Set problem
Copy the text lines of all the items below word for word, leaving the pictures out of your answer.

Dataset

++++

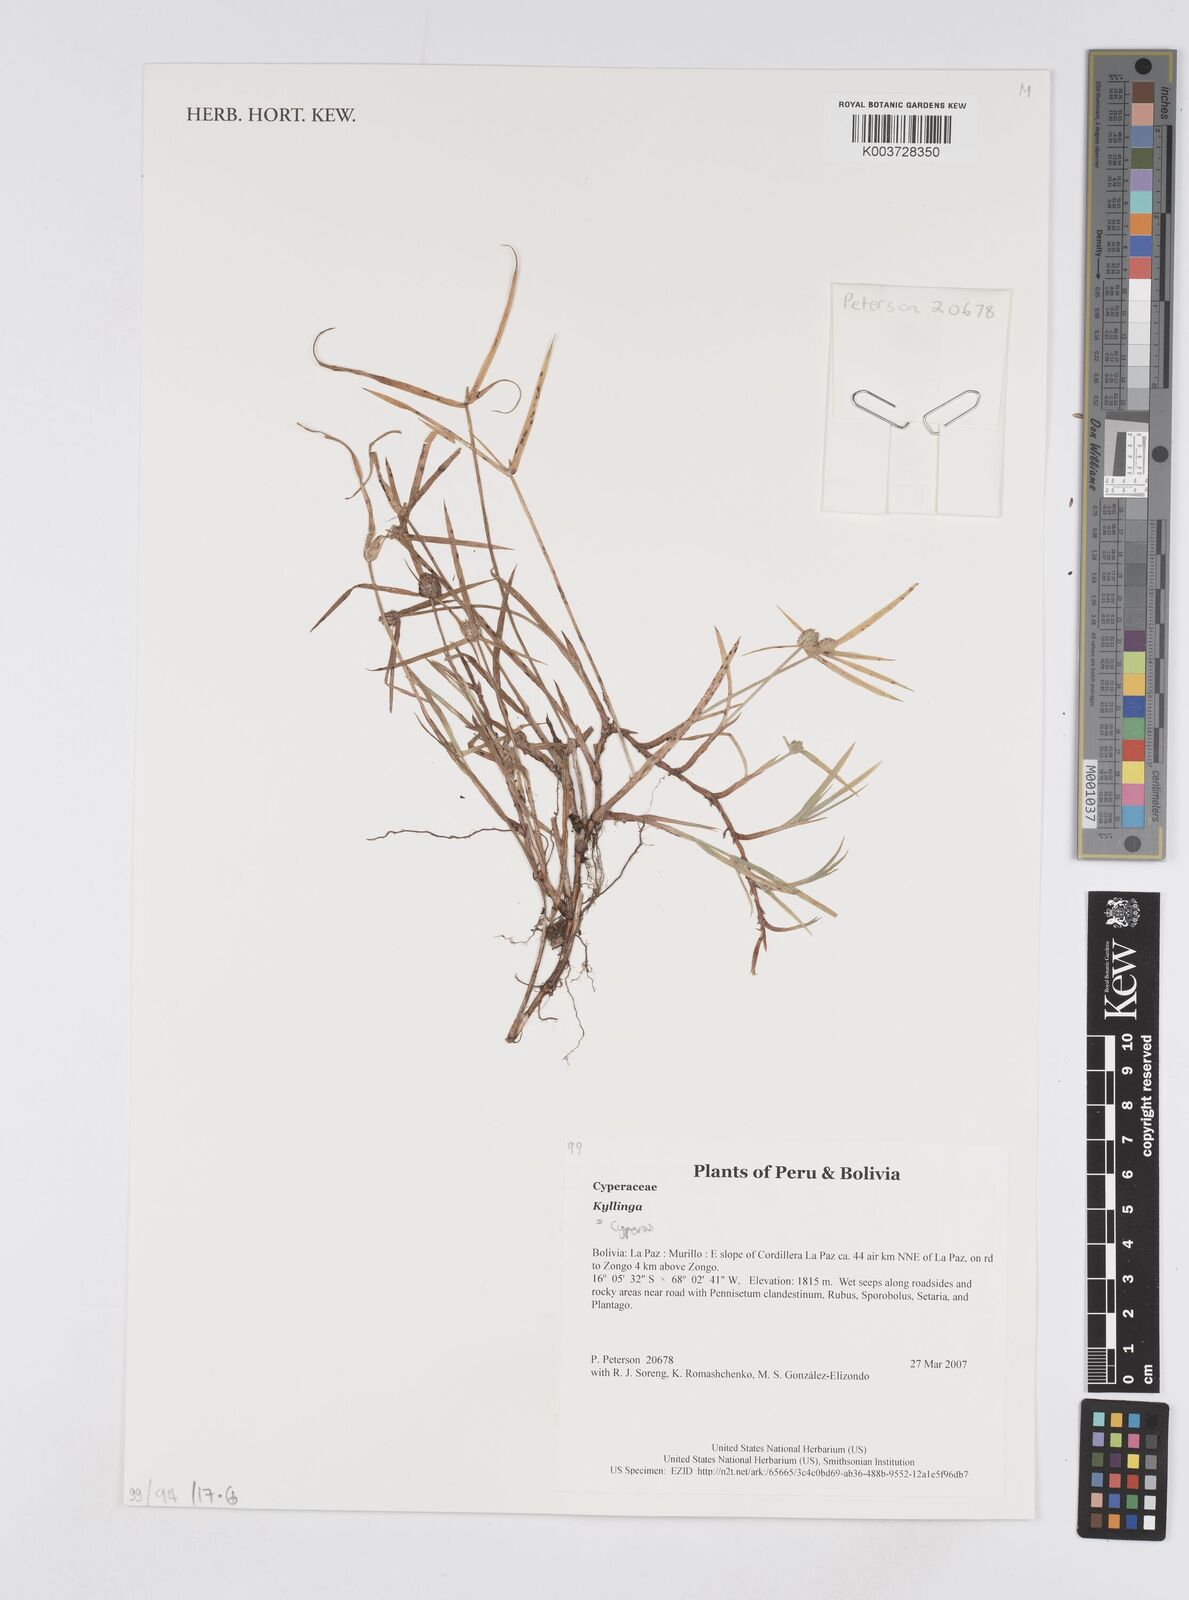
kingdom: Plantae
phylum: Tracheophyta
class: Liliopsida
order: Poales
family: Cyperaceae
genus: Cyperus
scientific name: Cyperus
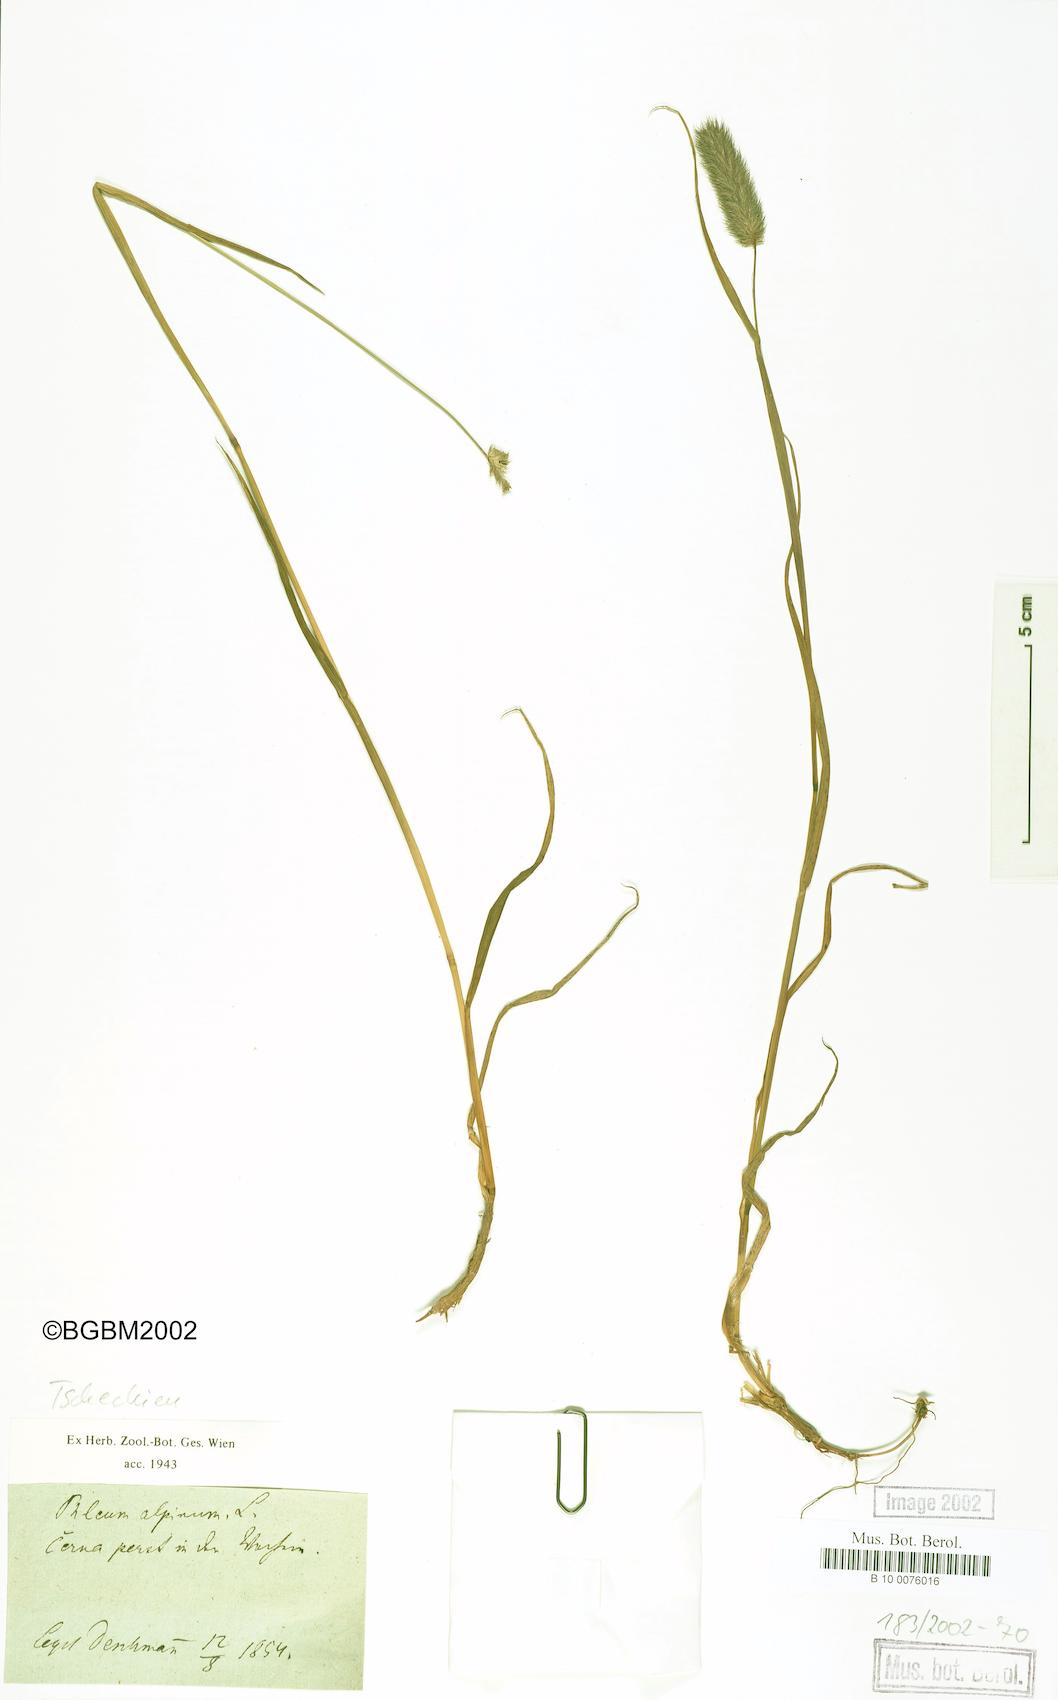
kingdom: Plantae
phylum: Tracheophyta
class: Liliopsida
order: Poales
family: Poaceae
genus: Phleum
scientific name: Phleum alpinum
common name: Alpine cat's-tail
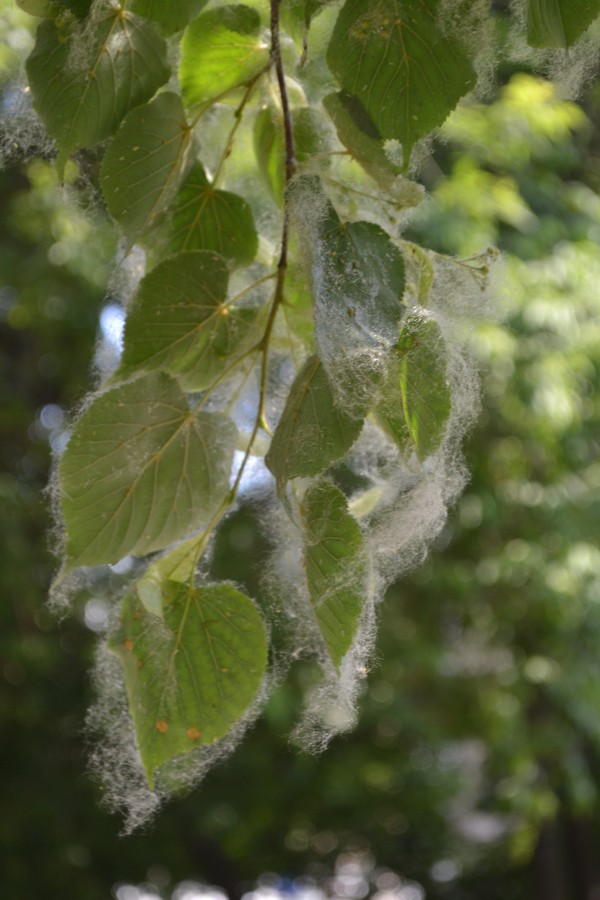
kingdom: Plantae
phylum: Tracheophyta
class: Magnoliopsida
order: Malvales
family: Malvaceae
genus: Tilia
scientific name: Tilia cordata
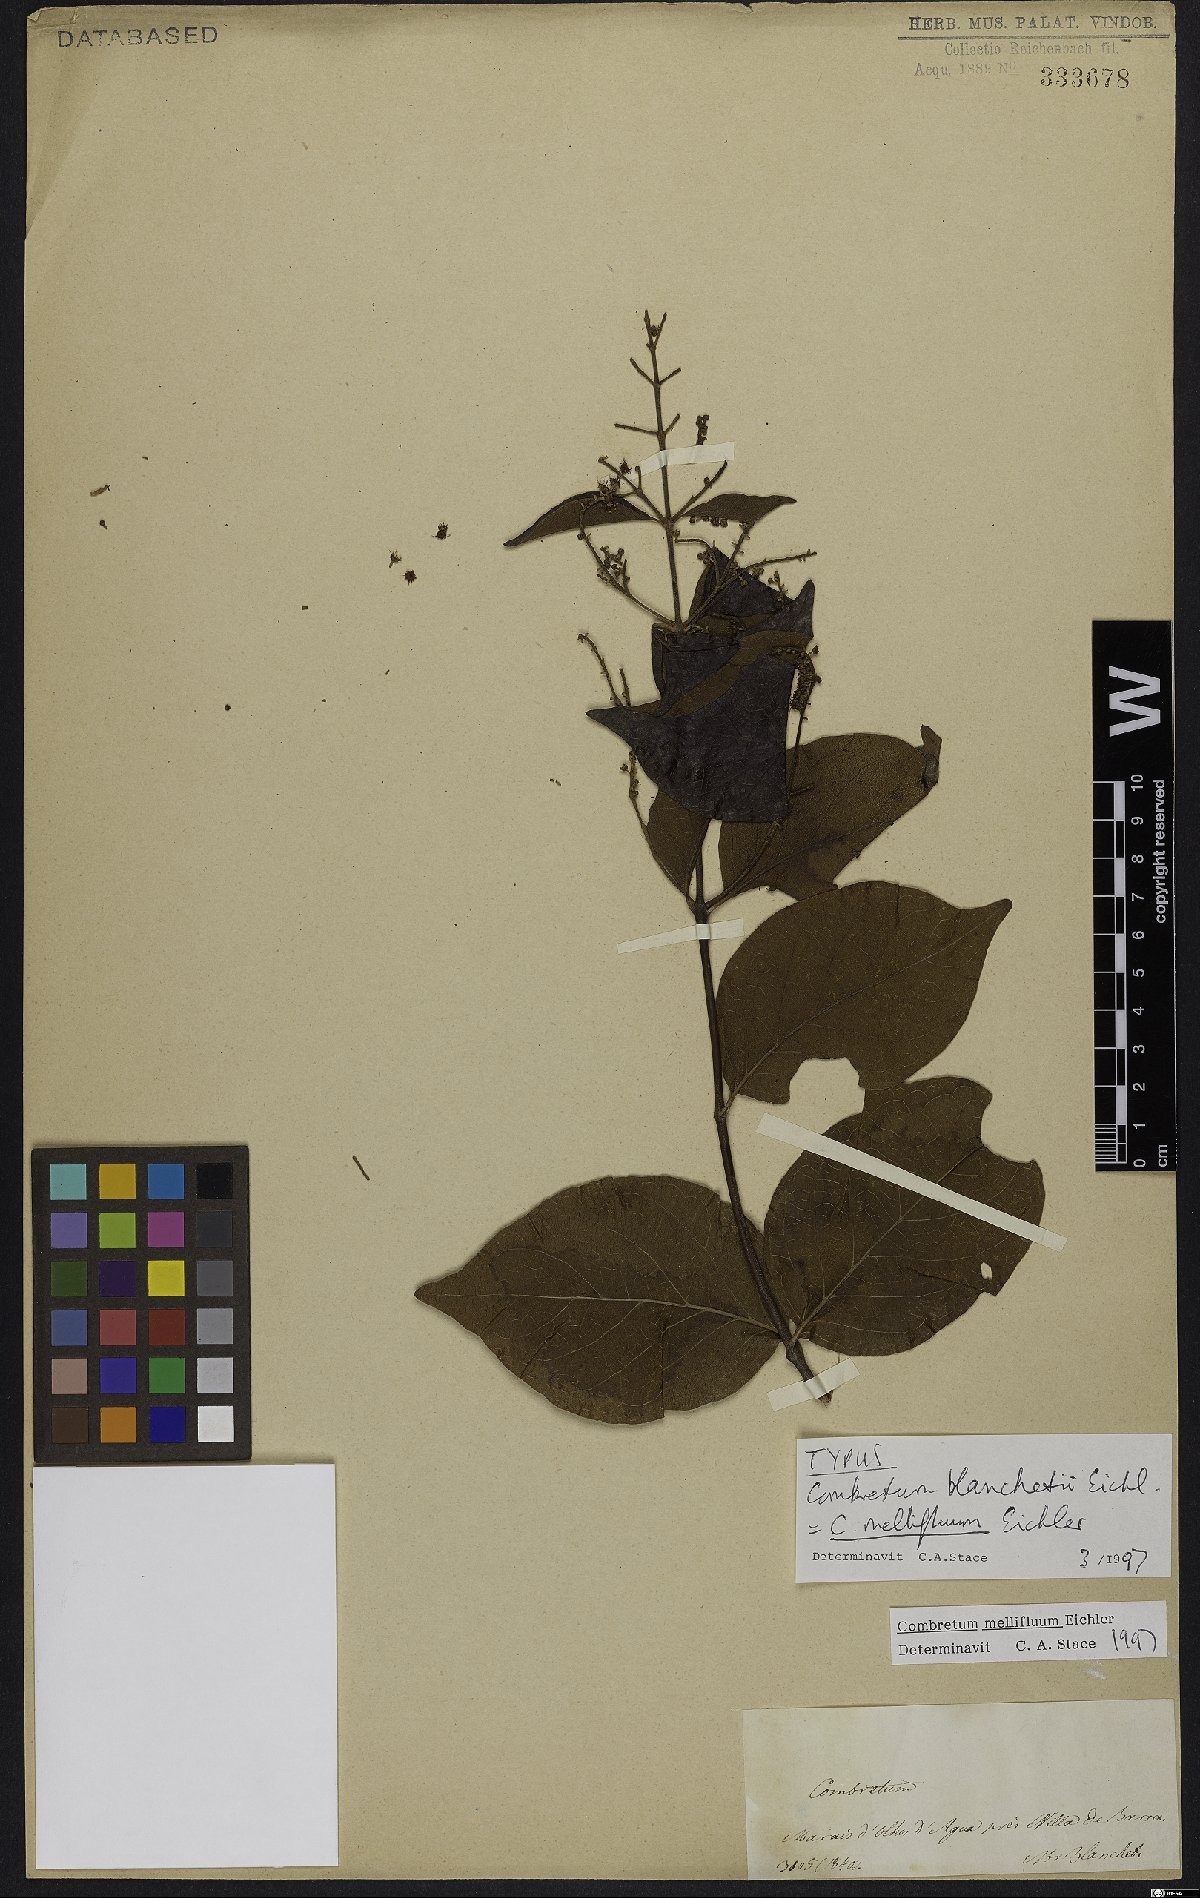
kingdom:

++++

Solution
kingdom: Plantae
phylum: Tracheophyta
class: Liliopsida
order: Poales
family: Cyperaceae
genus: Cyperus
scientific name: Cyperus
kingdom: Plantae
phylum: Tracheophyta
class: Liliopsida
order: Poales
family: Poaceae
genus: Phleum
scientific name: Phleum alpinum
common name: Alpine cat's-tail
kingdom: Plantae
phylum: Tracheophyta
class: Magnoliopsida
order: Malvales
family: Malvaceae
genus: Tilia
scientific name: Tilia cordata
kingdom:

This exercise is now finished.